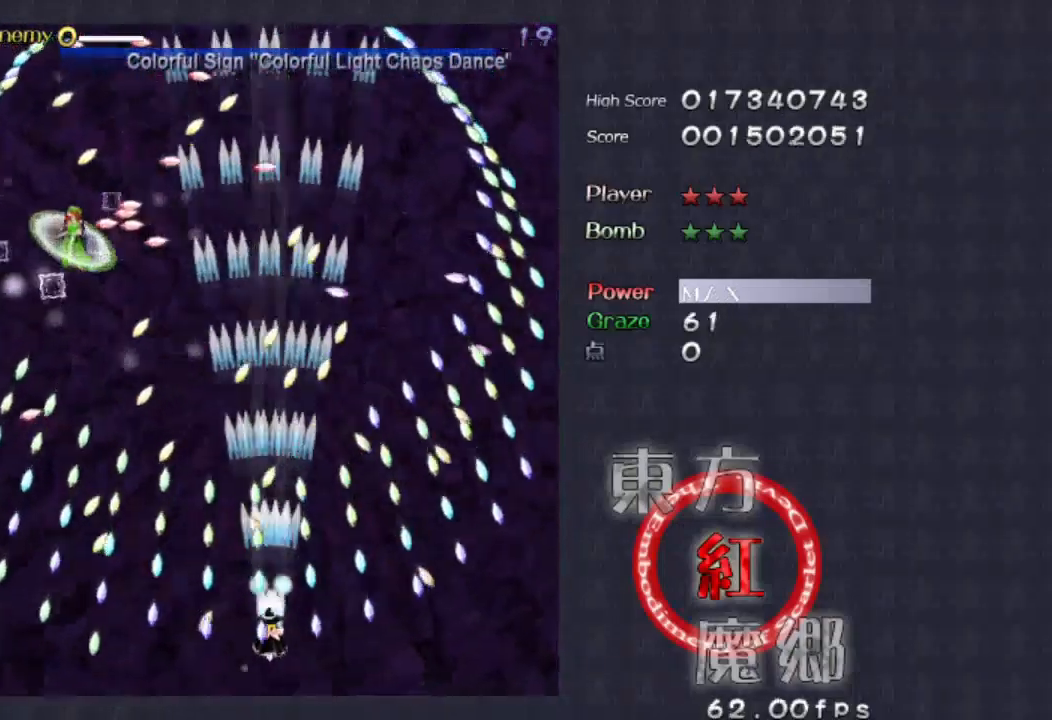
{"dt_ms": 500, "buttons": [], "left_stick": "center", "events": [[167, "left_stick", "right"], [233, "left_stick", "center"]]}
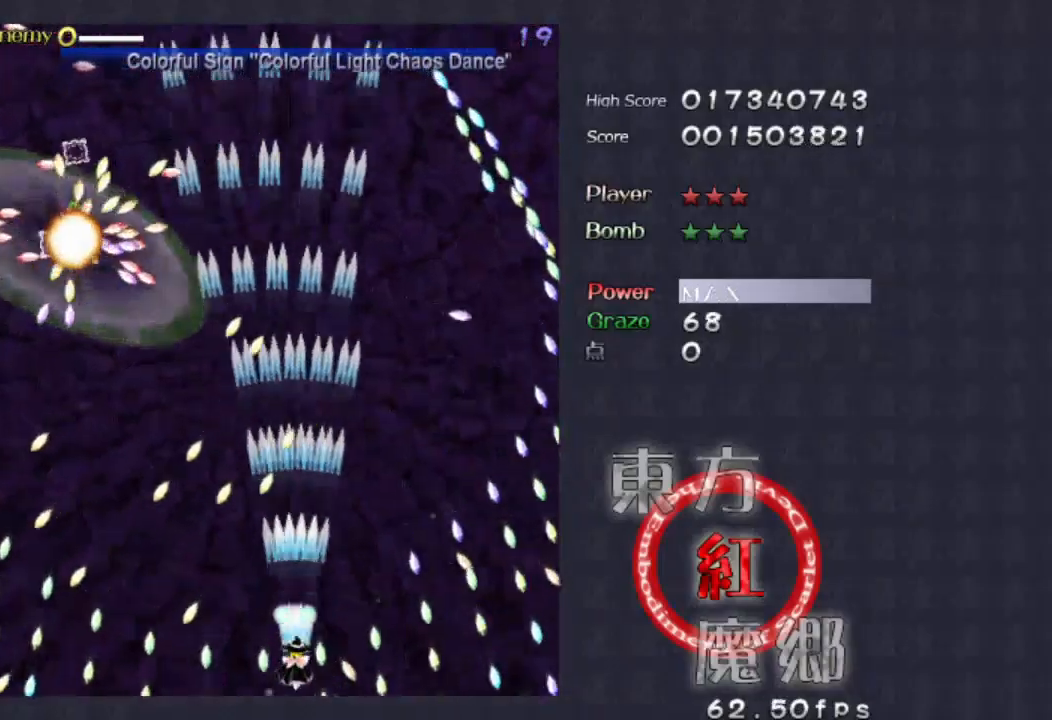
{"dt_ms": 500, "buttons": [], "left_stick": "up-left", "events": [[200, "left_stick", "up-left"]]}
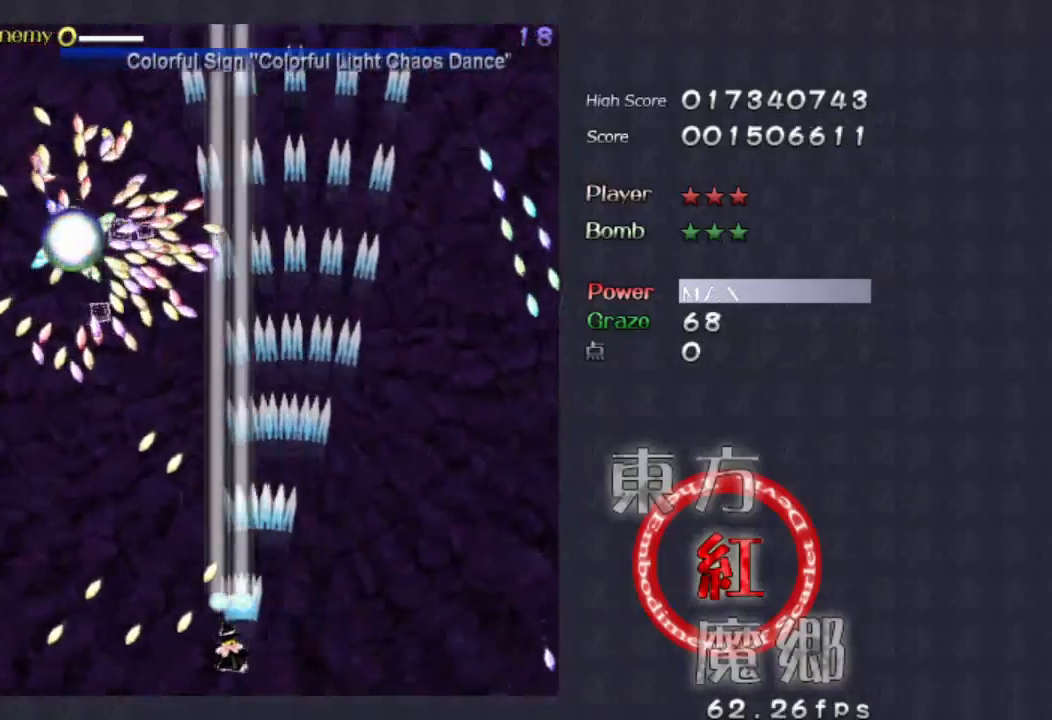
{"dt_ms": 500, "buttons": [], "left_stick": "left", "events": [[33, "left_stick", "center"], [300, "left_stick", "left"]]}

BRIEF: Nothing but the pictures is to be left out; repeat the data exactly.

FINAL ANSWER:
{"dt_ms": 500, "buttons": [], "left_stick": "center", "events": [[167, "left_stick", "right"], [233, "left_stick", "center"]]}
{"dt_ms": 500, "buttons": [], "left_stick": "up-left", "events": [[200, "left_stick", "up-left"]]}
{"dt_ms": 500, "buttons": [], "left_stick": "left", "events": [[33, "left_stick", "center"], [300, "left_stick", "left"]]}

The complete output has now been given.